Swiftly recently came out of their Series A with $10 million thanks to funding from VIA ID, Renewal Funds, Aster Capital, and Wind Capital. Swiftly helps cities to organize transit activities through course and schedule optimization. Additionally the software provides real-time passenger data that can “predict when the bus will arrive in a way that is much more accurate than the current system,” according to Swiftly CEO, Jonny Simkin. He says, “It’s one thing to tell someone their bus is ten minutes delayed, but if we can get to the root of the problem, it’s better for the city and stimulates the economy”. With sufficient funding, they hope to reach hundreds of cities in the U.S and around the world.
The software processes past data to reevaluate course planning. This resulted in one city setting up procedures to turn traffic lights green if a bus is behind schedule.
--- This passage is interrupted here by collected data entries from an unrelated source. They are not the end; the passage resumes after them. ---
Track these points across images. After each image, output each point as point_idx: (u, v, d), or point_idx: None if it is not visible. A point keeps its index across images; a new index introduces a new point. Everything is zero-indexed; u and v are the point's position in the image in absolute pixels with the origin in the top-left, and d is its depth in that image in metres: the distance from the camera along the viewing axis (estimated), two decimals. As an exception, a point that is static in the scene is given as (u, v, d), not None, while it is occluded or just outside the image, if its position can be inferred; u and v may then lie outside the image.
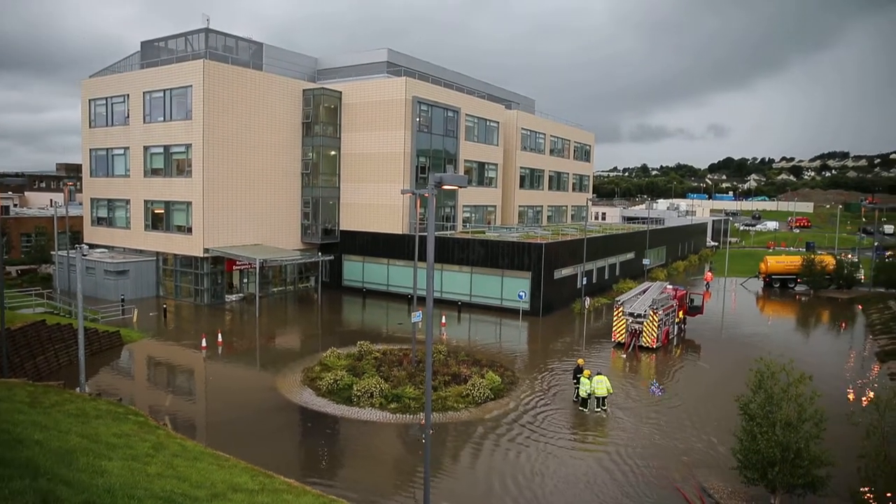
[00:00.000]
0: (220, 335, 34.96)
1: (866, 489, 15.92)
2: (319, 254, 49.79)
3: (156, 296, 47.01)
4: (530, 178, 66.66)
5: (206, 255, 43.86)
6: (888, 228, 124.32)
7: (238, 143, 44.93)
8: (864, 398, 27.35)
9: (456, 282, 47.19)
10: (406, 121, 48.37)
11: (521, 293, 42.59)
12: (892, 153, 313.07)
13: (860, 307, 52.38)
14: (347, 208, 52.24)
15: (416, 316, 27.14)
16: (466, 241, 46.99)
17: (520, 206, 64.64)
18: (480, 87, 65.50)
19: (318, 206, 51.17)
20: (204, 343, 33.55)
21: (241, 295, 47.32)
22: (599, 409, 25.47)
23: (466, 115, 54.77)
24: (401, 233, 49.33)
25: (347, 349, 32.37)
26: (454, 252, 47.11)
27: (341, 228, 52.65)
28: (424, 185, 15.21)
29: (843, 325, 46.56)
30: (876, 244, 76.39)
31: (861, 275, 61.12)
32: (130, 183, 47.96)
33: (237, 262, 46.05)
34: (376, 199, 50.19)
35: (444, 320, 41.29)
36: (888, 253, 69.73)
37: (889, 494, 15.52)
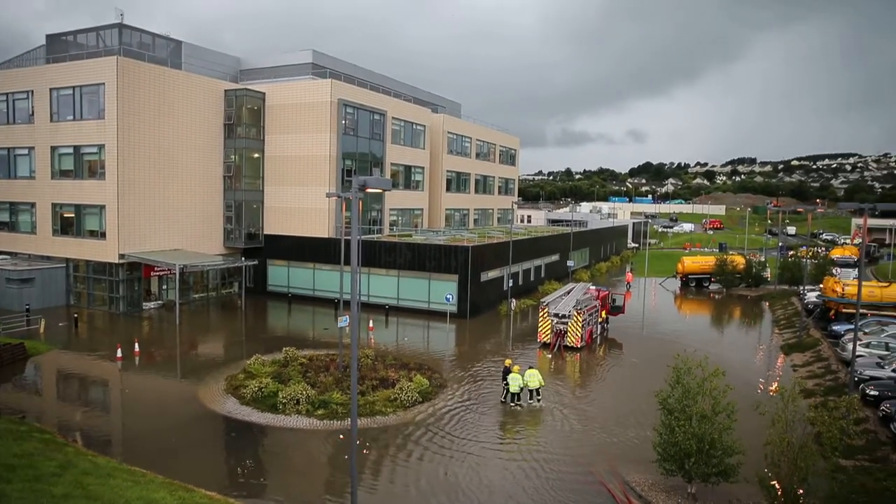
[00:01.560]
0: (136, 344, 33.39)
1: (772, 475, 16.85)
2: (243, 258, 48.42)
3: (66, 305, 44.45)
4: (457, 182, 67.14)
5: (121, 260, 41.87)
6: (791, 230, 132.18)
7: (156, 144, 43.15)
8: (770, 389, 28.94)
9: (383, 285, 46.92)
10: (331, 123, 47.76)
11: (448, 296, 42.78)
12: (793, 160, 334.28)
13: (767, 304, 55.48)
14: (272, 212, 51.08)
15: (343, 320, 26.80)
16: (393, 245, 46.82)
17: (446, 209, 64.99)
18: (407, 90, 65.49)
19: (242, 209, 49.79)
20: (119, 353, 31.97)
21: (160, 302, 45.43)
22: (533, 401, 26.56)
23: (393, 118, 54.63)
24: (327, 236, 48.65)
25: (273, 356, 31.63)
26: (381, 255, 46.84)
27: (266, 232, 51.41)
28: (350, 188, 14.94)
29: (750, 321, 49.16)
30: (780, 244, 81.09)
31: (767, 273, 64.81)
32: (36, 185, 45.23)
33: (155, 268, 44.20)
34: (301, 202, 49.31)
35: (371, 324, 40.97)
36: (790, 252, 74.08)
37: (795, 483, 16.47)
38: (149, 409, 25.66)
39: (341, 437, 22.64)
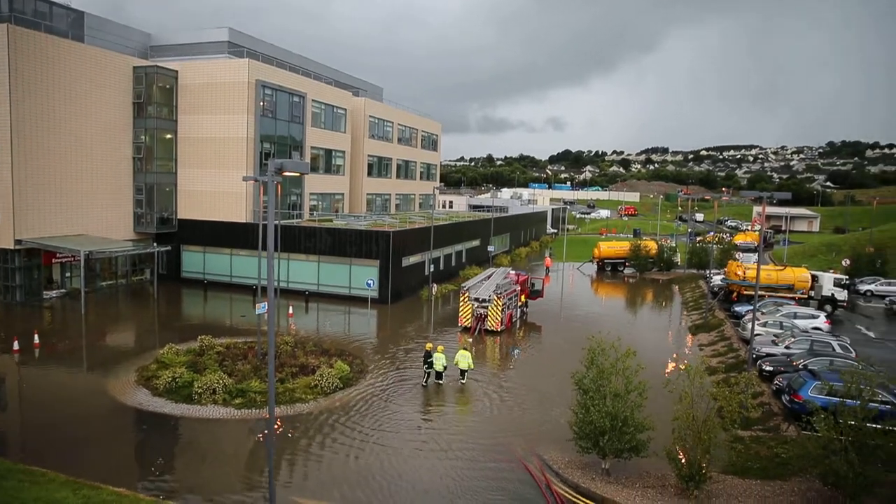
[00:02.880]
0: (36, 336, 31.42)
1: (679, 448, 17.82)
2: (155, 244, 46.40)
3: (-44, 294, 41.27)
4: (378, 167, 66.61)
5: (18, 247, 39.20)
6: (699, 216, 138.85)
7: (56, 122, 40.49)
8: (678, 367, 30.43)
9: (303, 271, 46.12)
10: (249, 105, 46.27)
11: (369, 281, 42.52)
12: (702, 150, 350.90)
13: (677, 287, 58.17)
14: (186, 195, 49.08)
15: (261, 307, 26.14)
16: (313, 230, 46.04)
17: (368, 194, 64.42)
18: (328, 73, 64.22)
19: (153, 193, 47.58)
20: (16, 345, 30.00)
21: (62, 291, 42.90)
22: (461, 379, 27.70)
23: (313, 100, 53.48)
24: (244, 221, 47.27)
25: (187, 344, 30.55)
26: (301, 241, 45.98)
27: (179, 217, 49.39)
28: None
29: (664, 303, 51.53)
30: (690, 230, 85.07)
31: (678, 258, 67.94)
32: (-81, 165, 41.56)
33: (57, 255, 41.68)
34: (217, 185, 47.63)
35: (291, 310, 40.23)
36: (700, 238, 77.84)
37: (699, 454, 17.46)
38: (51, 405, 24.22)
39: (260, 437, 22.14)
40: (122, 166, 46.23)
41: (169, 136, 48.40)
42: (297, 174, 12.97)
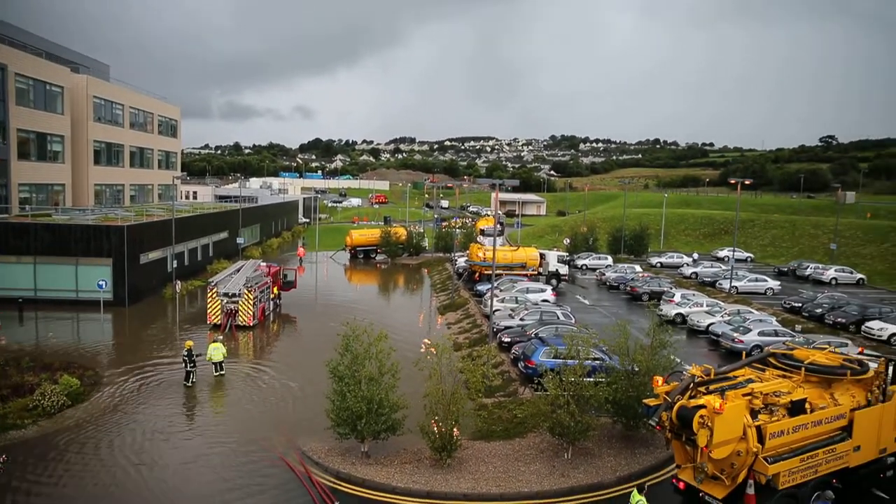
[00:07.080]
0: None
1: (431, 422, 18.95)
2: None
3: None
4: (108, 154, 59.61)
5: None
6: (444, 203, 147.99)
7: None
8: (427, 347, 32.23)
9: (14, 275, 39.55)
10: (-73, 76, 38.16)
11: (101, 282, 37.87)
12: (446, 141, 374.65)
13: (426, 270, 61.45)
14: None
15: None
16: (25, 226, 39.75)
17: (96, 184, 57.41)
18: (37, 43, 55.39)
19: None
20: None
21: None
22: (217, 374, 27.08)
23: (17, 74, 45.83)
24: (-72, 218, 39.09)
25: None
26: (9, 239, 39.40)
27: None
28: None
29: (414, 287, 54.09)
30: (436, 216, 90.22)
31: (426, 243, 71.75)
32: None
33: None
34: None
35: (-1, 322, 34.32)
36: (445, 223, 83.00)
37: (450, 425, 18.72)
38: None
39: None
40: None
41: None
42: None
Right now Swiftly operates with more than 50 cities and 2,500 transit businesses around the country – influencing the experiences of over a billion passengers each year.
“Public transit is very important to our communities and cities and it’s something that needs to be more efficient,” says Simkin. “Public transit is this extensive piece of the community and (is) there to serve everyone but often times those tools fall short.”
Never heard of Swiftly before?
The software is designed to be a hidden element aiding local transportation firms to improve fleet management. Swiftly clientele are typically transit agencies or city departments of transportation.
Travelers encounter Swiftly when they use Google Maps in search of optimal travel routes or when they use a city’s particular transit service. San Jose’s Santa Clara Valley Transportation Authority is among Swiftly’s customers. Their Chief Information Officer, Gary Miskell, says that the service is one of their early revolutionary partners.
“With Swiftly’s innovative product development, VTA has been able to improve our real time information accuracy and provide cutting edge data to our planning and operations staff thus improving our transit system performance,” stated Miskell.